--- Records for processing Enclosed Below ---

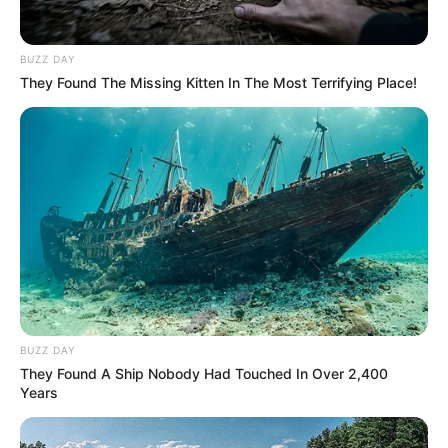
BUZZ DAY
They Found The Missing Kitten In The Most Terrifying Place!
BUZZ DAY
They Found A Ship Nobody Had Touched In Over 2,400
Years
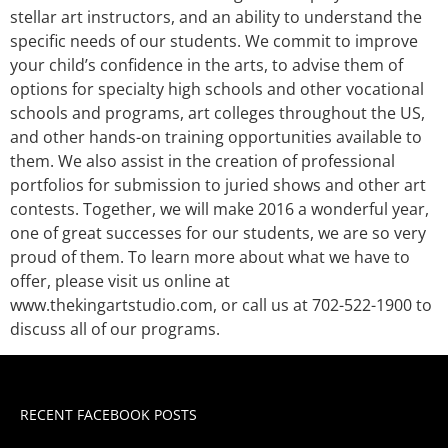
stellar art instructors, and an ability to understand the
specific needs of our students. We commit to improve
your child’s confidence in the arts, to advise them of
options for specialty high schools and other vocational
schools and programs, art colleges throughout the US,
and other hands-on training opportunities available to
them. We also assist in the creation of professional
portfolios for submission to juried shows and other art
contests. Together, we will make 2016 a wonderful year,
one of great successes for our students, we are so very
proud of them. To learn more about what we have to
offer, please visit us online at
www.thekingartstudio.com, or call us at 702-522-1900 to
discuss all of our programs.
RECENT FACEBOOK POSTS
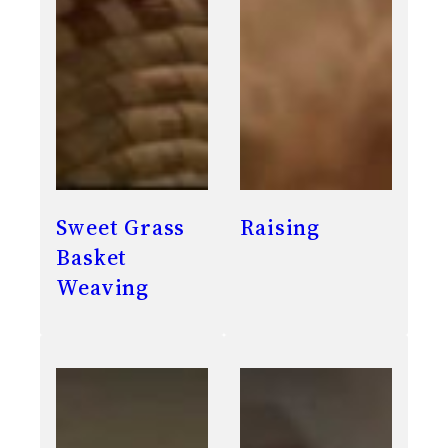
Sweet Grass
Raising
Basket
Weaving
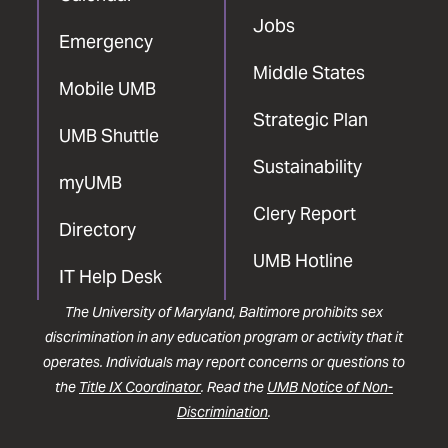
Jobs
Emergency
Middle States
Mobile UMB
Strategic Plan
UMB Shuttle
Sustainability
myUMB
Clery Report
Directory
UMB Hotline
IT Help Desk
The University of Maryland, Baltimore prohibits sex
discrimination in any education program or activity that it
operates. Individuals may report concerns or questions to
the
Title IX Coordinator
. Read the
UMB Notice of Non-
Discrimination
.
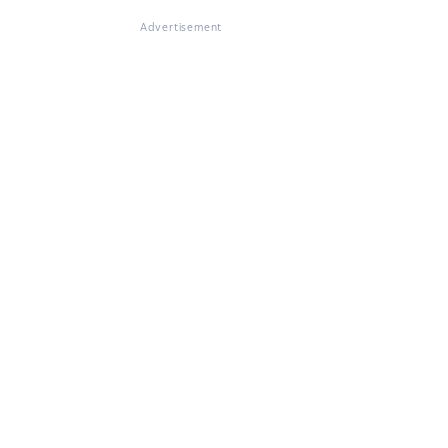
Advertisement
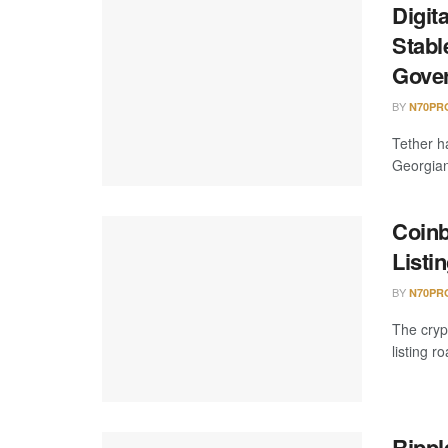
Digit
Stabl
Gove
BY
N70PR
Tether h
Georgian
Coinb
Listi
BY
N70PR
The crypt
listing r
Rippl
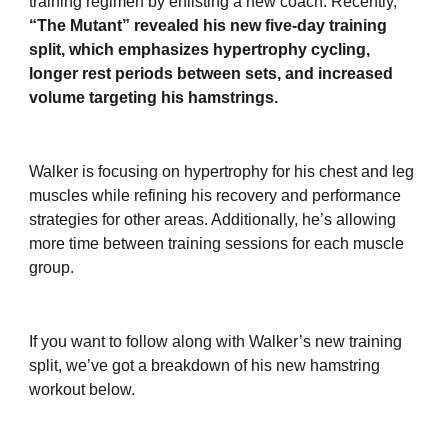
training regimen by enlisting a new coach. Recently,
“The Mutant” revealed his new five-day training
split, which emphasizes hypertrophy cycling,
longer rest periods between sets, and increased
volume targeting his hamstrings.
Walker is focusing on hypertrophy for his chest and leg
muscles while refining his recovery and performance
strategies for other areas. Additionally, he’s allowing
more time between training sessions for each muscle
group.
If you want to follow along with Walker’s new training
split, we’ve got a breakdown of his new hamstring
workout below.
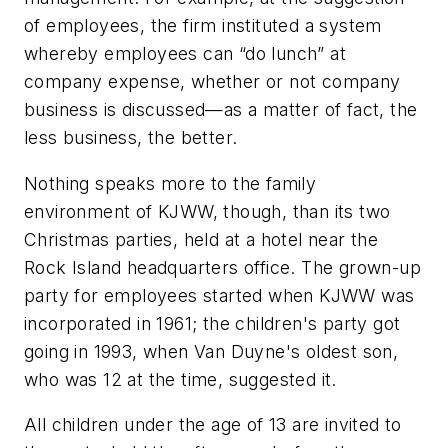
of employees, the firm instituted a system
whereby employees can “do lunch” at
company expense, whether or not company
business is discussed—as a matter of fact, the
less business, the better.
Nothing speaks more to the family
environment of KJWW, though, than its two
Christmas parties, held at a hotel near the
Rock Island headquarters office. The grown-up
party for employees started when KJWW was
incorporated in 1961; the children's party got
going in 1993, when Van Duyne's oldest son,
who was 12 at the time, suggested it.
All children under the age of 13 are invited to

--- End of Enclosed Records for processing ---

Your assignment: Look through the data above and return each line where the string "split" occurs.

Answer box:
split, which emphasizes hypertrophy cycling,
split, we’ve got a breakdown of his new hamstring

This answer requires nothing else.